FDA approves J&J's BCMA-targeted bispecific for multiple myeloma
The FDA on Tuesday granted accelerated approval to Johnson & Johnson’s Tecvayli (teclistamab), a BCMA-directed bispecific antibody, looking to head into an already crowded field of treatments aiming to help those with the blood cancer multiple myeloma.
The approval, which included a REMS due the risks of CRS and neurologic toxicity, follows promising early efficacy in 40 patients, with 65% of patients having a partial response or better, and further data from a Phase I/II trial, published in the New England Journal of Medicine earlier this month, known as MajesTEC-1. Those results showed that in a larger group of 165 patients, with median follow-up of 14.1 months (range of 0.3 to 24.4), responses occurred in 104 patients (63%; 95% confidence interval [CI], 55.2 to 70.4), as well as a partial response or better in 97 patients (58.8%), and a complete response or better in 65 (39.4%).
The FDA said it’s the first bispecific BCMA-directed CD3 T-cell engager for adult patients with relapsed or refractory multiple myeloma who have received at least four prior lines of therapy, including a proteasome inhibitor, an immunomodulatory agent, and an anti-CD38 monoclonal antibody.

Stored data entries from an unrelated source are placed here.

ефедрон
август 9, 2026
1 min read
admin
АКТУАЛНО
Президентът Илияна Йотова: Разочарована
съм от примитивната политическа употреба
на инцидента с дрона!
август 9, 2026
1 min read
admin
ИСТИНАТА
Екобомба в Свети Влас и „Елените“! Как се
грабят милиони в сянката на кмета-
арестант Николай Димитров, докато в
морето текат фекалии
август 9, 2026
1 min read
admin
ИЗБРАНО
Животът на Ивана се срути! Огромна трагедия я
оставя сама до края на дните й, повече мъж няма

Bernadette King, a J&J spokesperson, told Endpoints via email that in its clinical trial, the average patient was treated for 9 to 10 months. Based on this, the total cost of therapy ranges between a list price of $355,000 and $395,000 – or $39,500 per month.
The approval follows the launch of three other BCMA-targeted therapies — GSK’s ADC Blenrep, Bristol Myers Squibb’s CAR-T therapy Abecma, and J&J’s CAR-T Carvykti — in myeloma for those who have received prior treatments including immunomodulatory agents, proteasome inhibitors, and anti-CD38 antibodies.

“I think this is an important addition to treatment of relapsed refractory myeloma,” Vincent Rajkumar, professor at the Mayo Clinic and editor-in-chief of the Blood Cancer Journal, told Endpoints News. “Currently there are long waiting periods for CAR-T and delays in administration. The other BCMA targeted agent belantamab has risks of keratopathy limiting use. Teclistamab will be therefore be very important as a treatment option for refractory disease.”
But as cytokine release syndrome occurred in 72% of patients in the trial, and 45% of patients experienced grade 3 or 4 infections, Rajkumar added:
I am however concerned about prolonged weekly therapy and the risk of serious infections and other complications it can bring along. I do not think we know the optimal dosing schedule. I suspect for many patients we can reduce the frequency or stop therapy once a good response is achieved.
A Phase III trial is ongoing and comparing teclistamab in combo with daratumumab.
The NEJM publication also laid out the various response rates of the other therapies, noting, “In this heavily pretreated population, the overall response rate with belantamab mafodotin [Blenrep] is approximately 31%.5 Response rates are 67% for idecabtagene vicleucel [Abecma] and 83% for ciltacabtagene autoleucel [Carvykti] in patients who have undergone apheresis; however, CAR-T therapy has limitations regarding patient eligibility, safety, and access to treatment.”
While J&J is first to the US market (EU approval came last week) with teclistamab, the BCMA T-cell engager space is crowded, according to Evaluate Pharma. Pfizer’s elranatamab expects a final analysis from its pivotal MagnetisMM-3 later this year, while others in ongoing studies include AbbVie’s ABBV-383, Regeneron’s REGN5458 and Amgen’s AMG 701.